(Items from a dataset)
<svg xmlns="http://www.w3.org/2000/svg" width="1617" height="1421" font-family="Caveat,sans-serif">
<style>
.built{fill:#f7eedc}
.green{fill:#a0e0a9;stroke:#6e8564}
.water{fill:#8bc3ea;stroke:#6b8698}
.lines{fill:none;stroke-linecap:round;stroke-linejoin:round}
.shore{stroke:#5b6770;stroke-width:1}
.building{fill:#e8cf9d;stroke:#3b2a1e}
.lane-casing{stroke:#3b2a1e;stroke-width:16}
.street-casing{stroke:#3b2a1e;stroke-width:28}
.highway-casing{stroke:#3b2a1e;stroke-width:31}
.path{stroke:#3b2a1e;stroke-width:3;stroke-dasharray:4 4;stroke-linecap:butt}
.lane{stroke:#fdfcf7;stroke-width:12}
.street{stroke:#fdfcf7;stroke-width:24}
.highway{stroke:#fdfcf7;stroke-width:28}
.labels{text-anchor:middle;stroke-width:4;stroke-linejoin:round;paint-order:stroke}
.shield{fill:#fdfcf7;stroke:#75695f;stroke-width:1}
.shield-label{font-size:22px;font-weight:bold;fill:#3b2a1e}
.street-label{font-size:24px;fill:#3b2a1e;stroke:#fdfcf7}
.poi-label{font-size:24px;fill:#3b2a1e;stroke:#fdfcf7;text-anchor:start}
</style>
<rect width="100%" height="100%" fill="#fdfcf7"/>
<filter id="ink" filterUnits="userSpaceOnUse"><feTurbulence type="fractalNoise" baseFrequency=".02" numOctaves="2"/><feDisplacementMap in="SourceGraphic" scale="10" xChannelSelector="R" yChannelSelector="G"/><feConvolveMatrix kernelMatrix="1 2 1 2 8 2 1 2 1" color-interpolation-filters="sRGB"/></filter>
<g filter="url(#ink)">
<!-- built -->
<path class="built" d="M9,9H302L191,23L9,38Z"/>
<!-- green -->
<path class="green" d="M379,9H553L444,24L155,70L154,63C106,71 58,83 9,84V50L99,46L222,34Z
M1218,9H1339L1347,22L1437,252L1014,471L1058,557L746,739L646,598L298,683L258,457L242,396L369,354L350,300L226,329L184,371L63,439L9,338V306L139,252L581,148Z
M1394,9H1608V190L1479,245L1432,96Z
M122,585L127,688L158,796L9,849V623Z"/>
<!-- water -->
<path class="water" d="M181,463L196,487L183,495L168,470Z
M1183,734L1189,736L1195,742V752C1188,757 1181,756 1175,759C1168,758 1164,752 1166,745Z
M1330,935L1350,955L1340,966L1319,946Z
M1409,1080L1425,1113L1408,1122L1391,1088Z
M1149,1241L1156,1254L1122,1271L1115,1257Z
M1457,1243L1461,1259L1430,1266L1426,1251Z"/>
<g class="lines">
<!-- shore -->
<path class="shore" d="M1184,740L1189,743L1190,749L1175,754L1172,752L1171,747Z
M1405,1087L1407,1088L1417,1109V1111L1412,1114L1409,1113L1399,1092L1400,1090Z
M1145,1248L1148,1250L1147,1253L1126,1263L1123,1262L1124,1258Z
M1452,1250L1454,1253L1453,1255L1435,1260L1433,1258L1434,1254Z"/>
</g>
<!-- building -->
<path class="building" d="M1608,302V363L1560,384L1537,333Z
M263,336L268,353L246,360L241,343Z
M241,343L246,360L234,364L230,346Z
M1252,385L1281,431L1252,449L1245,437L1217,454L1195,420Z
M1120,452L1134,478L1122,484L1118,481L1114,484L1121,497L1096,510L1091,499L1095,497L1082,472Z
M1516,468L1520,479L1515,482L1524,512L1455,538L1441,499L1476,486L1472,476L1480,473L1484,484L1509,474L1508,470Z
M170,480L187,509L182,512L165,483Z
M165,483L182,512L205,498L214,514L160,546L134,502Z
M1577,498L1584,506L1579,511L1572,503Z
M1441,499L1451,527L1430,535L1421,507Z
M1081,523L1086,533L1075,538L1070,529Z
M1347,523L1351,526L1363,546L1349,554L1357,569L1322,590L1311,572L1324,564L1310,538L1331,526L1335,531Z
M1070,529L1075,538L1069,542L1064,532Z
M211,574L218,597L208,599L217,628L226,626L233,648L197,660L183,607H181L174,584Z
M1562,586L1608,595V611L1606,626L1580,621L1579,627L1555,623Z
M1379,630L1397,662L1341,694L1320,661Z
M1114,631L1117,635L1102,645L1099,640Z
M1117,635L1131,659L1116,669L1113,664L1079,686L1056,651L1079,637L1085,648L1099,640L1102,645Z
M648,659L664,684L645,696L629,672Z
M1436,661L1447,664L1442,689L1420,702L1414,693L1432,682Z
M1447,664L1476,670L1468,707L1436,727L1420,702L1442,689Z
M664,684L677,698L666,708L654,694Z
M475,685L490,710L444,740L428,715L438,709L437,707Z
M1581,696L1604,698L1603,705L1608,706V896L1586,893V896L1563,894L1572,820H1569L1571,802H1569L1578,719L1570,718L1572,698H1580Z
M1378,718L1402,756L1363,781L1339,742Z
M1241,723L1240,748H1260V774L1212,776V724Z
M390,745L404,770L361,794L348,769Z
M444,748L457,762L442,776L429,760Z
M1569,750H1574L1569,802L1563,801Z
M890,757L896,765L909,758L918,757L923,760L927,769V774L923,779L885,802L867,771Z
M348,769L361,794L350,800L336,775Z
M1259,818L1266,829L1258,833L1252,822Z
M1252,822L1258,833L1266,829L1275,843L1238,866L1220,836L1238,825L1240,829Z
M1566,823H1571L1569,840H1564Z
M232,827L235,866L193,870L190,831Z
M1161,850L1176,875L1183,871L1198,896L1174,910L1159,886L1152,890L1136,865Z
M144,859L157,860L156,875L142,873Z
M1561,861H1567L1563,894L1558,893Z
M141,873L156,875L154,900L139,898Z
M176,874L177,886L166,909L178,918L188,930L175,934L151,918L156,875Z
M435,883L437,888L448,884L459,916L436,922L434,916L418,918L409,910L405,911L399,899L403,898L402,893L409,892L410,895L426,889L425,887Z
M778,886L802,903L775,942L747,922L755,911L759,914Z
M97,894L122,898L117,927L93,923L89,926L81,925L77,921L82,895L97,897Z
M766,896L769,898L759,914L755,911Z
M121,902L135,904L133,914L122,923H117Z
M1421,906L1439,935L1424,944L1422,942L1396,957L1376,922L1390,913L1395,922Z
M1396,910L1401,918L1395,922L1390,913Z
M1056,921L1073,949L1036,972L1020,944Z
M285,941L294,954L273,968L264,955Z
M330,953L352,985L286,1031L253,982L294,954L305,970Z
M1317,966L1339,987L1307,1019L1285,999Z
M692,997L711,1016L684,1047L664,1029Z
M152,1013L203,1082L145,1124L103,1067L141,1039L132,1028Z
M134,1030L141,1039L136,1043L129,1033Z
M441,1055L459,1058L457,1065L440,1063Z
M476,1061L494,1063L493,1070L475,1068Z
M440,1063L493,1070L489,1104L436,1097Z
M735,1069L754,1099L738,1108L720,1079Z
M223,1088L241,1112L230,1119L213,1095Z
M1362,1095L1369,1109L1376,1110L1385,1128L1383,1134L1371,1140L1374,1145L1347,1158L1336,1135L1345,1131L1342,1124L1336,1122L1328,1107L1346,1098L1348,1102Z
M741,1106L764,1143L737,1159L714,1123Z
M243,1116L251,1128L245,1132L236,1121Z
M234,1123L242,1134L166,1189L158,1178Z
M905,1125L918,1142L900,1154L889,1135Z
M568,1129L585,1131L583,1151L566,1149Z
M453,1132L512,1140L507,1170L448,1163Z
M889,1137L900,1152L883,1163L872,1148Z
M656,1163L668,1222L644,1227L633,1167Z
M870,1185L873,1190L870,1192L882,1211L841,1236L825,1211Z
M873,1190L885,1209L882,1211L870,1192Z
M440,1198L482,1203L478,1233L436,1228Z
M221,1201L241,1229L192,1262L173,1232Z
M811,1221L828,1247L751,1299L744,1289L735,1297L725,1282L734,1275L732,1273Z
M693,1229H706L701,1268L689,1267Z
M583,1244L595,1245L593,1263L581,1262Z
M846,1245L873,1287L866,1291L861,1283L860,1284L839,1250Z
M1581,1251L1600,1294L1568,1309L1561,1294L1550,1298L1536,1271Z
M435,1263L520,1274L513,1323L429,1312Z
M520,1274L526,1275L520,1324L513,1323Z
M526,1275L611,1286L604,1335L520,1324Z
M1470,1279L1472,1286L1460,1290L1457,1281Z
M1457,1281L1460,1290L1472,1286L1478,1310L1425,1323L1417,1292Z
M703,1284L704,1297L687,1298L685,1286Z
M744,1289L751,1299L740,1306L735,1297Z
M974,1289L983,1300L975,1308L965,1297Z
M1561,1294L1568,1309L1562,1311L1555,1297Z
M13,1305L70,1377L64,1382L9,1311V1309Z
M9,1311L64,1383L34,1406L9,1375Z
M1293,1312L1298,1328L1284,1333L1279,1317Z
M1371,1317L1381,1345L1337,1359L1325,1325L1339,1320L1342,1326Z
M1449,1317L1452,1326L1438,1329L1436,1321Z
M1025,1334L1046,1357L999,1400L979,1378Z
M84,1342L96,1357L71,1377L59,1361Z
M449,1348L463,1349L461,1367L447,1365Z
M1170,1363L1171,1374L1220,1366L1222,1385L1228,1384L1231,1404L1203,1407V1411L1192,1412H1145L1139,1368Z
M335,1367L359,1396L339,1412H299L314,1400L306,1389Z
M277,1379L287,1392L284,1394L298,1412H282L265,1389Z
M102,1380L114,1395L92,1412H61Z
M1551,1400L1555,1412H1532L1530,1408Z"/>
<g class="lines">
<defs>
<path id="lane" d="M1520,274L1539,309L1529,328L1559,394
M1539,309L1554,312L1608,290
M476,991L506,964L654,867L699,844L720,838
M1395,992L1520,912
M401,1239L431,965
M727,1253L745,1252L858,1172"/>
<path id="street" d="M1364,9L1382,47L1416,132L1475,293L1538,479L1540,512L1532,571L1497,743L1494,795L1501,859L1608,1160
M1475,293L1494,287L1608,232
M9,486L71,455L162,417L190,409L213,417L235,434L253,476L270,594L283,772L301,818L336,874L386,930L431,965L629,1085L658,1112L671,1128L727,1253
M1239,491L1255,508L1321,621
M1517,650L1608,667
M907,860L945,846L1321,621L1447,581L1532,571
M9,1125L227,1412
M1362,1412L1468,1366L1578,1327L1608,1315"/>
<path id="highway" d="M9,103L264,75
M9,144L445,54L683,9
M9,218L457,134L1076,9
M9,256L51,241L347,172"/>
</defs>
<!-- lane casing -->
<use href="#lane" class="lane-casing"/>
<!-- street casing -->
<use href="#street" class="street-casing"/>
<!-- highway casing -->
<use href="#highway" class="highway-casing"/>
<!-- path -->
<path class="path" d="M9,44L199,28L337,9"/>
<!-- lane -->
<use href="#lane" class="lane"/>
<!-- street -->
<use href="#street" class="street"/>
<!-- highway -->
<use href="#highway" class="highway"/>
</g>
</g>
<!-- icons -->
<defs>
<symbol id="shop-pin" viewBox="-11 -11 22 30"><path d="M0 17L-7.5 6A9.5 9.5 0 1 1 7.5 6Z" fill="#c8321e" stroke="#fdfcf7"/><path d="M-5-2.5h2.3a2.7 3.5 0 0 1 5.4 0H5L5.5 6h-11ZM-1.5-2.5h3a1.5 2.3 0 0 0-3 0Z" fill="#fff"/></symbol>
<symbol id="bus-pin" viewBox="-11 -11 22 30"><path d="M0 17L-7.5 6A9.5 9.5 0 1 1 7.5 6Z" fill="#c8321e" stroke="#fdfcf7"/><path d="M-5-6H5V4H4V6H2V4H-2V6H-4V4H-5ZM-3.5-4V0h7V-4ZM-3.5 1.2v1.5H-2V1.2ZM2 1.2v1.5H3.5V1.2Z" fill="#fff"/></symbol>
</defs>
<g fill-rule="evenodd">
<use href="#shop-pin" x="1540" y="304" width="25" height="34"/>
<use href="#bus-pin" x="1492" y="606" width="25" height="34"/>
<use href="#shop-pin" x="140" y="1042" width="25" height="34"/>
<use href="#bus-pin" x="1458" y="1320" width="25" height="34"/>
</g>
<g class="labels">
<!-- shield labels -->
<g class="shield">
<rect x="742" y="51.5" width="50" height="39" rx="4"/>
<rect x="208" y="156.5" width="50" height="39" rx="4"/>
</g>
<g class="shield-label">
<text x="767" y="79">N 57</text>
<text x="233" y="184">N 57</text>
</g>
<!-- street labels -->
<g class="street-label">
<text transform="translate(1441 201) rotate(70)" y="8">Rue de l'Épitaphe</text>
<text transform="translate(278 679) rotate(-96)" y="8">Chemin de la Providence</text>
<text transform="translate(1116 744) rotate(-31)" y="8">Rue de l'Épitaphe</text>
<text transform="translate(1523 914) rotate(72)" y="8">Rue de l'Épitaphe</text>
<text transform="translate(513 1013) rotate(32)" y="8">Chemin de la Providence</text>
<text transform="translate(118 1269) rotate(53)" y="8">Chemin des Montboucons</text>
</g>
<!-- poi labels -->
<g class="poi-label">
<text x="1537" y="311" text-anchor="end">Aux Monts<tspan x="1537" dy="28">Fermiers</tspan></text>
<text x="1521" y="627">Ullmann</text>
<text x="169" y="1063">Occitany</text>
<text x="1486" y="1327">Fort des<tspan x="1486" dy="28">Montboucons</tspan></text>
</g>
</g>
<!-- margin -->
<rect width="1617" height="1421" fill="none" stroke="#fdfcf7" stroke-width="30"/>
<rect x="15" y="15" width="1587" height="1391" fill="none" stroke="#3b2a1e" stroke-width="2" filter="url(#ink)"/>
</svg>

*Exercise directions*:
The word is "filter". Copy every line above where it appears.

*Expected answer*:
<filter id="ink" filterUnits="userSpaceOnUse"><feTurbulence type="fractalNoise" baseFrequency=".02" numOctaves="2"/><feDisplacementMap in="SourceGraphic" scale="10" xChannelSelector="R" yChannelSelector="G"/><feConvolveMatrix kernelMatrix="1 2 1 2 8 2 1 2 1" color-interpolation-filters="sRGB"/></filter>
<g filter="url(#ink)">
<rect x="15" y="15" width="1587" height="1391" fill="none" stroke="#3b2a1e" stroke-width="2" filter="url(#ink)"/>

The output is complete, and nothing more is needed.